Chennai: Gateway to the South

27 06 2010

It was the city that not just gave wings to my dreams but also taught me how to fly. It was the first city I resided in, away from the sleepiness of the hamlet I still call ‘home’. Its been two months since my departure and enough time has elapsed, to reflect on it.

One must give it to Chennai for her courage to hold on to her identity. She was the dischordant note that refused to join the choir, when her Dravidian cousins recited unfamiliar Hindi tunes. She hosted the anti-Hindi agitations and puked the Hindi-Hindu-Hindustan pill shoved down her throat. To those who cited the rule of higher numbers her son MGR replied, “if numerical majority is your logic (to fix Hindi as the national language),  then not the pea-cock but the crow should be our national bird.”

Since Aryan Sanskrit was the language of the Gods, and Hindi its derivative, she turned her back on the Gods too, “Raman kadavool alle alla (Rama is not God),” she cried.
When bollywood mocked the “Madrasi” she stirred the Tamil pride, “Tamizhanennu solleda, thalai nivarnnu nilleda ( say you are a tamilian, hold your head upright).”

She has a fetish for the camera, chennaiites are never too busy to pose for a photograph and harbour the hope that they will one day make it to the front page.

Her loyalty is notorious.

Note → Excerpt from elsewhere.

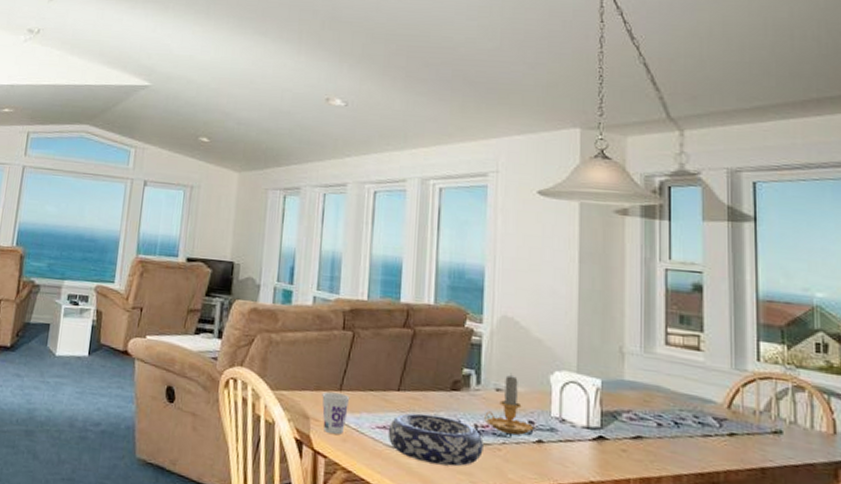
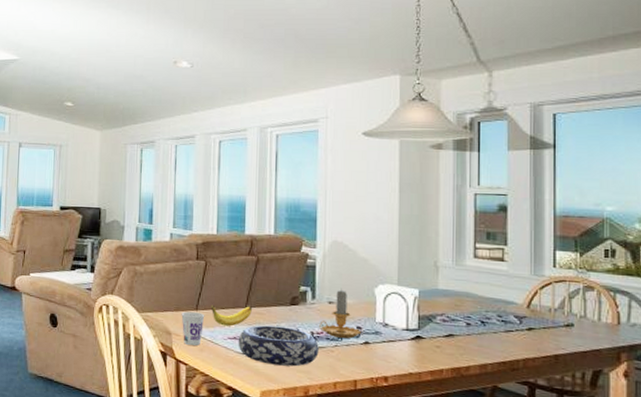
banana: none [357,385,406,413] -> present [210,305,252,327]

She cannot contain her childish anger when Rajnikant dies even if its just on the screen, much like the emotional out-pour when news of MGR’s death broke out. She has built colossal monuments in memory of Annadurai that even the tsunami could not bring down.

She is the tolerant one in a nation of animosity; the muezzins call at day break, the Basillica at Santhome, her thousand temples and as many deities strewn across her length and breath, from street corners to railway platforms, speak much of her welcoming arms. Muslim households share borders with Hindu shrines as I have seen at Canal road, Indiranagar, where I was put up.

Once a child who indulged in lavishes, her mass agricultural produce funded her temples, the devadasi culture and her dances. Modernity has stripped her of feudal excesses, yet Tamils never hesitate to ask, “Saptengala“.

She has fostered the Kannadigan Periyar and the Malayalee MGR as her own children. Her generosity is as capacious as the sea by her side. This extends to her movie industry, India’s second largest, as Chennai has welcomed a host of artists and directors who migrated from neighbouring Kerala. Among them, Yesudas whose live concert I had the honour to witness.

She is the city of academics; Loyola, MCC, MSSRF, Roja Muthiah, MIDS and Presidency satisfy many a knowledge-thirsty as does the IIT that preceded her IT parks and manufacturing hubs.

Though she has giant intellectuals to her credit- in art, literature, mathematics and science- the Tamil fetish is for fair-skinned cine stars. For Khushboo, her children built temples and accorded divine status. Yet Chennai showed that even the Gods could not alter her moral codes.

More than a city or a metro, she is an over-grown village that retains much of her conservative past. Her women cycle with turmeric-smeared faces and sarees or scooter in purdahs, their piety being defined by their men. Her rural past explains her obsession with chastity.

Her wine shops are abundant and fuel much of the music in dappankuthu. She celeberates even funerals with the synchronised beating of the drum and crackers.

Many worlds rub shoulders here; the Brahminical who spent their nights in awe of margazhi and Carnatic in contrast to the Dalits’ drunken dappankuthu dancing, the rich who while away at Cafe Coffee Days or Spencers against the teeming millions who throng the markets at T Nagar, her migrants who gulp beneath wineshop-shelters and the elite who sip and dance to a different tune at her ‘night’ clubs, Landmark that sells hologramed books in air-conditioned stores at city center and pondi bazaar that pirates even Windows 7.

Unlike Bombay that never sleeps, Chennai’s stamina wears out fast in the scorching heat of day. She does not complain to the south-west monsoon that bypasses her. The sea-breeze at Besant nagar and Marina are balms for her toiling masses.

Her slums have densities that put to shame black-holes. Her rivers, among them Cooum, are their life-lines. Her trains, oblivous to the floods of November, ‘fly’ above her head and halts even before it starts. Her autowalas severely tax the rich.

‘The Hindu’,the grandma of Chennai, watches over her every move. Even the legislations are made under its nose.

Chennai is the city of contrasts; the city of sunshine and sudden showers, the city that mourns and drums, the city of chastity and cine-stars, a city that beacons and makes you want to cry as you bid farewell. The city that leaves the chant of “Vazhga Tamizh (Long live Tamil) ” ringing in your ears long after it is heard no more.